First, the backstory.

I had back-to-back meetings last week with a client I’ve been consulting to and another I’m coaching. On a group Zoom call, a team member was about 8 minutes late. The firm’s culture is friendly, respectful and transparent, so it wasn’t a big deal for him to say that his 2-year-old had apparently decided that sleep was not a biological necessity any longer, and that as a result Dad got almost none the night before.

A day later, speaking to another 30-something executive about the challenges she was facing, she told me the top of her list was: “Overwhelm.” As if to prove the point, she cut short our call, to pick up her toddler from the two hours of daycare she’d been able to cobble that morning. 

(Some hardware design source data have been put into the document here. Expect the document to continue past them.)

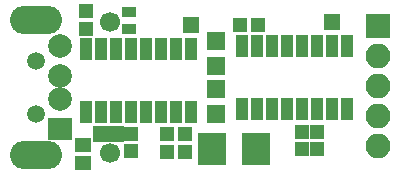
<source format=gbr>
G04 #@! TF.FileFunction,Soldermask,Top*
%FSLAX46Y46*%
G04 Gerber Fmt 4.6, Leading zero omitted, Abs format (unit mm)*
G04 Created by KiCad (PCBNEW 4.0.7-e2-6376~61~ubuntu18.04.1) date Fri Aug 31 14:25:44 2018*
%MOMM*%
%LPD*%
G01*
G04 APERTURE LIST*
%ADD10C,0.100000*%
%ADD11R,1.000000X1.900000*%
%ADD12R,2.100000X2.100000*%
%ADD13O,2.100000X2.100000*%
%ADD14R,2.400000X2.800000*%
%ADD15R,1.200000X1.150000*%
%ADD16R,1.150000X1.200000*%
%ADD17R,1.300000X0.900000*%
%ADD18C,1.500000*%
%ADD19C,2.000000*%
%ADD20R,2.000000X1.900000*%
%ADD21O,4.400000X2.400000*%
%ADD22R,1.350000X1.275000*%
%ADD23R,1.600000X1.600000*%
%ADD24R,1.400000X1.400000*%
%ADD25C,1.700000*%
G04 APERTURE END LIST*
D10*
D11*
X107061000Y-94902000D03*
X108331000Y-94902000D03*
X109601000Y-94902000D03*
X110871000Y-94902000D03*
X112141000Y-94902000D03*
X113411000Y-94902000D03*
X114681000Y-94902000D03*
X115951000Y-94902000D03*
X115951000Y-89502000D03*
X114681000Y-89502000D03*
X113411000Y-89502000D03*
X112141000Y-89502000D03*
X110871000Y-89502000D03*
X109601000Y-89502000D03*
X108331000Y-89502000D03*
X107061000Y-89502000D03*
D12*
X131826000Y-87630000D03*
D13*
X131826000Y-90170000D03*
X131826000Y-92710000D03*
X131826000Y-95250000D03*
X131826000Y-97790000D03*
D11*
X120269000Y-94648000D03*
X121539000Y-94648000D03*
X122809000Y-94648000D03*
X124079000Y-94648000D03*
X125349000Y-94648000D03*
X126619000Y-94648000D03*
X127889000Y-94648000D03*
X129159000Y-94648000D03*
X129159000Y-89248000D03*
X127889000Y-89248000D03*
X126619000Y-89248000D03*
X125349000Y-89248000D03*
X124079000Y-89248000D03*
X122809000Y-89248000D03*
X121539000Y-89248000D03*
X120269000Y-89248000D03*
D14*
X117784000Y-98044000D03*
X121484000Y-98044000D03*
D15*
X113931000Y-98298000D03*
X115431000Y-98298000D03*
D16*
X110871000Y-96709800D03*
X110871000Y-98209800D03*
D15*
X113931000Y-96774000D03*
X115431000Y-96774000D03*
D16*
X107061000Y-86346600D03*
X107061000Y-87846600D03*
D15*
X120154000Y-87503000D03*
X121654000Y-87503000D03*
D16*
X126619000Y-96532000D03*
X126619000Y-98032000D03*
X125349000Y-96532000D03*
X125349000Y-98032000D03*
D17*
X110744000Y-87872000D03*
X110744000Y-86372000D03*
D18*
X102800000Y-90550000D03*
X102800000Y-95050000D03*
D19*
X104900000Y-91800000D03*
X104900000Y-89300000D03*
X104900000Y-93800000D03*
D20*
X104900000Y-96300000D03*
D21*
X102800000Y-98500000D03*
X102800000Y-87100000D03*
D22*
X106807000Y-99212500D03*
X106807000Y-97637500D03*
D23*
X118110000Y-88816000D03*
X118110000Y-91016000D03*
X118110000Y-95080000D03*
X118110000Y-92880000D03*
D24*
X109601000Y-96774000D03*
X108331000Y-96774000D03*
X127889000Y-87249000D03*
X115951000Y-87503000D03*
D25*
X109100000Y-87255000D03*
X109100000Y-98345000D03*
M02*

</source>
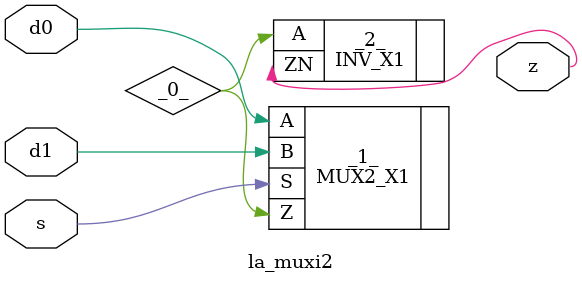
<source format=v>

/* Generated by Yosys 0.44 (git sha1 80ba43d26, g++ 11.4.0-1ubuntu1~22.04 -fPIC -O3) */

(* top =  1  *)
(* src = "inputs/la_muxi2.v:10.1-21.10" *)
module la_muxi2 (
    d0,
    d1,
    s,
    z
);
  wire _0_;
  (* src = "inputs/la_muxi2.v:13.12-13.14" *)
  input d0;
  wire d0;
  (* src = "inputs/la_muxi2.v:14.12-14.14" *)
  input d1;
  wire d1;
  (* src = "inputs/la_muxi2.v:15.12-15.13" *)
  input s;
  wire s;
  (* src = "inputs/la_muxi2.v:16.12-16.13" *)
  output z;
  wire z;
  MUX2_X1 _1_ (
      .A(d0),
      .B(d1),
      .S(s),
      .Z(_0_)
  );
  INV_X1 _2_ (
      .A (_0_),
      .ZN(z)
  );
endmodule

</source>
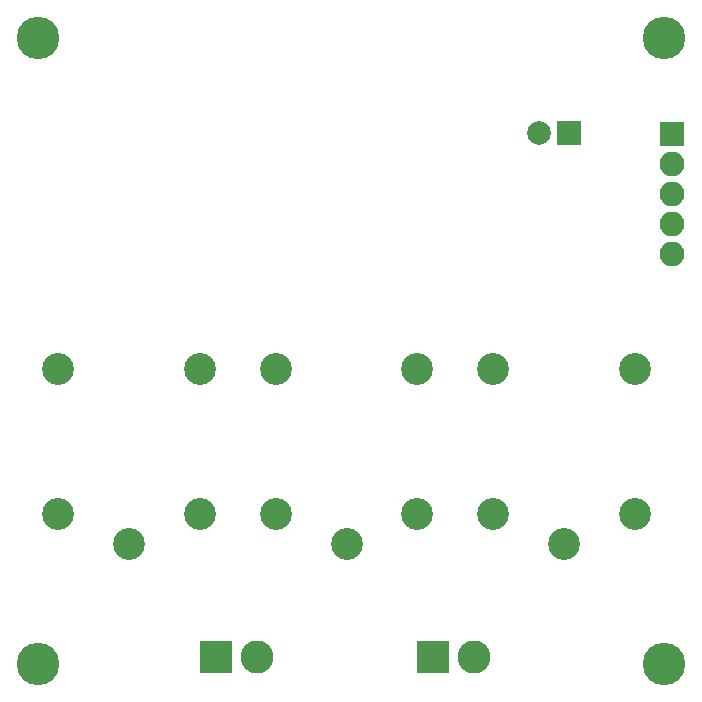
<source format=gbs>
G04 #@! TF.FileFunction,Soldermask,Bot*
%FSLAX46Y46*%
G04 Gerber Fmt 4.6, Leading zero omitted, Abs format (unit mm)*
G04 Created by KiCad (PCBNEW 4.0.6) date 04/22/17 16:30:30*
%MOMM*%
%LPD*%
G01*
G04 APERTURE LIST*
%ADD10C,0.100000*%
%ADD11C,2.700000*%
%ADD12R,2.000000X2.000000*%
%ADD13C,2.000000*%
%ADD14R,2.100000X2.100000*%
%ADD15O,2.100000X2.100000*%
%ADD16C,2.800000*%
%ADD17R,2.800000X2.800000*%
%ADD18C,3.600000*%
G04 APERTURE END LIST*
D10*
D11*
X167513000Y-94551500D03*
X173513000Y-109301500D03*
X167513000Y-106751500D03*
X179513000Y-106751500D03*
X179513000Y-94551500D03*
D12*
X173926500Y-74549000D03*
D13*
X171426500Y-74549000D03*
D14*
X182626000Y-74612500D03*
D15*
X182626000Y-77152500D03*
X182626000Y-79692500D03*
X182626000Y-82232500D03*
X182626000Y-84772500D03*
D16*
X147518000Y-118872000D03*
D17*
X144018000Y-118872000D03*
D16*
X165933000Y-118872000D03*
D17*
X162433000Y-118872000D03*
D11*
X130683000Y-94551500D03*
X136683000Y-109301500D03*
X130683000Y-106751500D03*
X142683000Y-106751500D03*
X142683000Y-94551500D03*
X149098000Y-94551500D03*
X155098000Y-109301500D03*
X149098000Y-106751500D03*
X161098000Y-106751500D03*
X161098000Y-94551500D03*
D18*
X128976000Y-119492000D03*
X181976000Y-119492000D03*
X181976000Y-66492000D03*
X128976000Y-66492000D03*
M02*

</source>
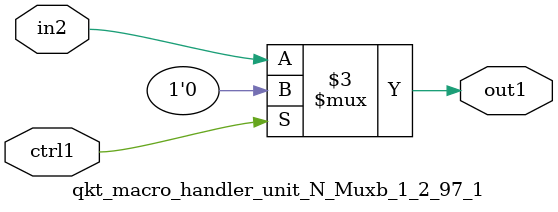
<source format=v>

`timescale 1ps / 1ps


module qkt_macro_handler_unit_N_Muxb_1_2_97_1( in2, ctrl1, out1 );

    input in2;
    input ctrl1;
    output out1;
    reg out1;

    
    // rtl_process:qkt_macro_handler_unit_N_Muxb_1_2_97_1/qkt_macro_handler_unit_N_Muxb_1_2_97_1_thread_1
    always @*
      begin : qkt_macro_handler_unit_N_Muxb_1_2_97_1_thread_1
        case (ctrl1) 
          1'b1: 
            begin
              out1 = 1'b0;
            end
          default: 
            begin
              out1 = in2;
            end
        endcase
      end

endmodule


</source>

Clients like this are so grateful that they have jobs, good jobs, and flexible managers. But it is really killing them. I honestly don’t know how they do the exhausting magic act (with spinning plates crashing, rabbits pooping in magic hats, and papercuts from the card tricks). 

Here’s my simple strategy for the courageous manager:

Close your office for a single day. That is, tell everyone who works for you:  “I am taking ______ day off and I think you probably should too.” 

I know, I know, there are rules, clients, “essential” this and “totally necessary” that. Heck, some of you work in hospitals and my suggestion is absurd. But for others, make it next Friday or two weeks from today, a Monday: that a young parent (or weary grandparent) will not have to dread for a change! Once in a while, it makes sense let up – both out of kindness AND out of prudence.

I am reading No Rules Rules: Netflix and the Culture of Reinvention. It’s a good read about a great company, written by Reed Hastings, Netflix’s founder and CEO.  Hastings spends an entire chapter on why they abolished vacation rules (see the book title). He and Patty McCord, his chief people officer – of course, there’s a LeadingX2 dynamic pair – debated the strategy for a long while. Hastings says he was literally having dueling nightmares: one, where he was running through the office in a panic, but everyone was on vacation; and the other where no one took vacation because they weren’t allocated an amount, and in this second nightmare they were all frozen in the office from which no one left. But he and McCord adopted the strategy anyway: to treat great employees like adults and to invite people to get away and thus gain perspective, freshness, sleep, etc. And he hasn’t looked back.

He made the crazy move permanent. I’m inviting you to make it for just a single day.  

Last week, Ashton wrote about the power of values.  Well if you and/or your firm has values – like compassion, kindness, excellence, respect, creativity – then you have a foundation from which to give people agency to manage their work with excellence and themselves with kindness, so they can: 

Lead with their best self.

 

  • When COVID started in March I began making my managers take two days off together. This is usually done before or after a weekend so they are away for four days. They resisted at first, I had to mandate that they take the time. Now the team is doing it every quarter. My staff come back refreshed and ready to tackle their tasks. I would recommend it to all managers.

  • Dan, I hope that you are doing well. I spoke with Jennifer Sunday on a political zoom. It was wonderful reconnecting. Please tell her how delighted I was. You are fortunate to have your mom.